◆ **Problem statement**
Count the lines below that include the word "Social" and write that number alone.

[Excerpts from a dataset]
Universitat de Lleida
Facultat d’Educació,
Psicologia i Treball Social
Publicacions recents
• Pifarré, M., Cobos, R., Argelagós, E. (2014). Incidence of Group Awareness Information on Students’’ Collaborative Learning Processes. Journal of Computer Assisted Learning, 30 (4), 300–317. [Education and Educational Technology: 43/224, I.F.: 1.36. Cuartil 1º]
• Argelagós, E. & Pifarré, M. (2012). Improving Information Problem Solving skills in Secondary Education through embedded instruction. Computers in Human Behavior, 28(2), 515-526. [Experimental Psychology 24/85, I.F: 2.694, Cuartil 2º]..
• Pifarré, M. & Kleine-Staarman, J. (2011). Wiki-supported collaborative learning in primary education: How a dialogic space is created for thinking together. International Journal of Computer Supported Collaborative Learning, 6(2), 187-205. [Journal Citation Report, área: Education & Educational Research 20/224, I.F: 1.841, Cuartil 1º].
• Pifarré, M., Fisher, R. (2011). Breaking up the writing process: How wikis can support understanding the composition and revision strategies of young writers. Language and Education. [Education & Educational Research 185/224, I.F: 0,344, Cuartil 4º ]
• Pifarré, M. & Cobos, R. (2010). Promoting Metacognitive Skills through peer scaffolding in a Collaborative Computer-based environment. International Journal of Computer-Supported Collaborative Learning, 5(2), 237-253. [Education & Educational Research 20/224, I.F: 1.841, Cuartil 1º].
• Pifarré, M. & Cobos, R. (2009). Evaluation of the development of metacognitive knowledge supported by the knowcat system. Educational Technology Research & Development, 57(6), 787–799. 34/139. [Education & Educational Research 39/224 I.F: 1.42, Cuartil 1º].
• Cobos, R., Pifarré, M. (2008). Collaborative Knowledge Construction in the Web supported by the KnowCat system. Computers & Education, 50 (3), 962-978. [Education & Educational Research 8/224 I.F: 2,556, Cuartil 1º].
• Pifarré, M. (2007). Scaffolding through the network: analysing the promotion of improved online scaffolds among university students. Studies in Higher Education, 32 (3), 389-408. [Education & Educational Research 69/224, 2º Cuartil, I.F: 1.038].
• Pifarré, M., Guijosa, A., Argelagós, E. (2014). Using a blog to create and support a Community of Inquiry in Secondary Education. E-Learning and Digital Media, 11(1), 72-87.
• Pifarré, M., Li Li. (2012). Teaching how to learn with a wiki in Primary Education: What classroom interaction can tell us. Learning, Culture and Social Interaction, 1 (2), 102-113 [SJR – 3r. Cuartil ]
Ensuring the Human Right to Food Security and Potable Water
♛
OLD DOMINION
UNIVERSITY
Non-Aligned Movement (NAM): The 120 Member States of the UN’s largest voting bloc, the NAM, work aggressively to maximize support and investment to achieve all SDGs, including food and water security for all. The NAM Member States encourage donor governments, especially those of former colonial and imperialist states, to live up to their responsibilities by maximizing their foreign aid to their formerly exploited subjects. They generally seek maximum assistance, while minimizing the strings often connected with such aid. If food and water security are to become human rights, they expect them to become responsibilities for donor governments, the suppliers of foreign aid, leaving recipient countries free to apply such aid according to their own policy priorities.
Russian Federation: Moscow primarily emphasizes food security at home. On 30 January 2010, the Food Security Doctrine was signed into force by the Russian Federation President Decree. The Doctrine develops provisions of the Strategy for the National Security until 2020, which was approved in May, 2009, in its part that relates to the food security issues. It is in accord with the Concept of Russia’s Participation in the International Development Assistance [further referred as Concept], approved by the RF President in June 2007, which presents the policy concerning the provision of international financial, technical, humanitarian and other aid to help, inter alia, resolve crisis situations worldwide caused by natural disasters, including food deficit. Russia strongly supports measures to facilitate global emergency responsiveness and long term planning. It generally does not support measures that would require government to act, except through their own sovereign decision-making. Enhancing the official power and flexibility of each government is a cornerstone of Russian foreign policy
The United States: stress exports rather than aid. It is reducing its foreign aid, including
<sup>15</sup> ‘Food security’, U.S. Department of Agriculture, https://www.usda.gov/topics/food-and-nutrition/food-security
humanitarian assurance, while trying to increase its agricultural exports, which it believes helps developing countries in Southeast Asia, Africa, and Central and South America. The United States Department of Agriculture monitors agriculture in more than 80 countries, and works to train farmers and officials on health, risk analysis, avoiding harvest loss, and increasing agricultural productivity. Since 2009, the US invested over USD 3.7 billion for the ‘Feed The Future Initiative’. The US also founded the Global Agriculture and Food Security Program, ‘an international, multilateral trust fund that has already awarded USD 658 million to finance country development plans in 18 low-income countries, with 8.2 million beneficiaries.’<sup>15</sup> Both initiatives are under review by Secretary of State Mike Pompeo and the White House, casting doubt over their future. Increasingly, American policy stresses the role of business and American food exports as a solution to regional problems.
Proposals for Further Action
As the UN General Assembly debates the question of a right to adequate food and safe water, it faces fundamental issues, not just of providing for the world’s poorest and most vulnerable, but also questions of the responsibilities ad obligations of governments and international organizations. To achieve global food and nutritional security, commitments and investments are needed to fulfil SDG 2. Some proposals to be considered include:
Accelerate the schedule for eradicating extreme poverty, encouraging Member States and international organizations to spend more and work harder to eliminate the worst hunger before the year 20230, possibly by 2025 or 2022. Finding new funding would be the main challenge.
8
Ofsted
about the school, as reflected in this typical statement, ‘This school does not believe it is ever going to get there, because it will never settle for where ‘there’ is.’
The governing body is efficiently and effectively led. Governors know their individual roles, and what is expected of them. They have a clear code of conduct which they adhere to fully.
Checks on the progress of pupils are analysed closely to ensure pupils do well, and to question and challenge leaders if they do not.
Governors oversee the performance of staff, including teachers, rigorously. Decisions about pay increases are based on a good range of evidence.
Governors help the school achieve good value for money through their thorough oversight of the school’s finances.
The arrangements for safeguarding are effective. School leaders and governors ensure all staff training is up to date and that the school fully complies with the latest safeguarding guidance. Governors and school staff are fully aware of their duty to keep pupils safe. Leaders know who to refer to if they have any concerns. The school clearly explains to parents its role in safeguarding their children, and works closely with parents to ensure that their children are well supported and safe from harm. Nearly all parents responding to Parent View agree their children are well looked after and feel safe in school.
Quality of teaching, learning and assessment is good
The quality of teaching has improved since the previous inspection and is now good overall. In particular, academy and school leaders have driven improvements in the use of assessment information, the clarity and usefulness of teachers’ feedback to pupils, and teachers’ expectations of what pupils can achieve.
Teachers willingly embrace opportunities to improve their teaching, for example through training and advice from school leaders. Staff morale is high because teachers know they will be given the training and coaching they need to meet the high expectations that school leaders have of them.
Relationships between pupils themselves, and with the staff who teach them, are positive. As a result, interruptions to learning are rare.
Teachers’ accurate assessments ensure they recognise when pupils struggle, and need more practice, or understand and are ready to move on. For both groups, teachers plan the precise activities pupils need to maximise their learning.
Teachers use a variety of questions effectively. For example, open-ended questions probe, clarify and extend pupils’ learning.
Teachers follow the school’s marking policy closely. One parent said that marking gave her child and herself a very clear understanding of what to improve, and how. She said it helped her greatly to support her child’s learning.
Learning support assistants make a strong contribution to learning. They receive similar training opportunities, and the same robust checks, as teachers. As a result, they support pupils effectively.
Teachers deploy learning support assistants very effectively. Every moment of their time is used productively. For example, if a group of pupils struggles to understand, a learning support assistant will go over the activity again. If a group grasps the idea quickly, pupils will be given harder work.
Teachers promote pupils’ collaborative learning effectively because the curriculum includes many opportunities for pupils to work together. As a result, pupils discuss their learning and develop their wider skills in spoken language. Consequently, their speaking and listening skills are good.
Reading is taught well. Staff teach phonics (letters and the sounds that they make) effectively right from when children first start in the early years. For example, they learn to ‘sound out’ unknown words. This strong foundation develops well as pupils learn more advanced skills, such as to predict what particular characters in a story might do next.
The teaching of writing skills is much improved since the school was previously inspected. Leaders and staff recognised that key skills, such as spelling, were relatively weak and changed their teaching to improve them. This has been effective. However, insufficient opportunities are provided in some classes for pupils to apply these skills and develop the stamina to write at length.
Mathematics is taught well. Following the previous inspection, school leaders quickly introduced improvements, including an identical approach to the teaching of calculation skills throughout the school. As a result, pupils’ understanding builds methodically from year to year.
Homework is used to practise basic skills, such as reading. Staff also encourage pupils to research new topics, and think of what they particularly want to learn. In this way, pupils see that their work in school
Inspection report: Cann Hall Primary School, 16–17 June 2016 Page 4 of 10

◆ **Your solution**
2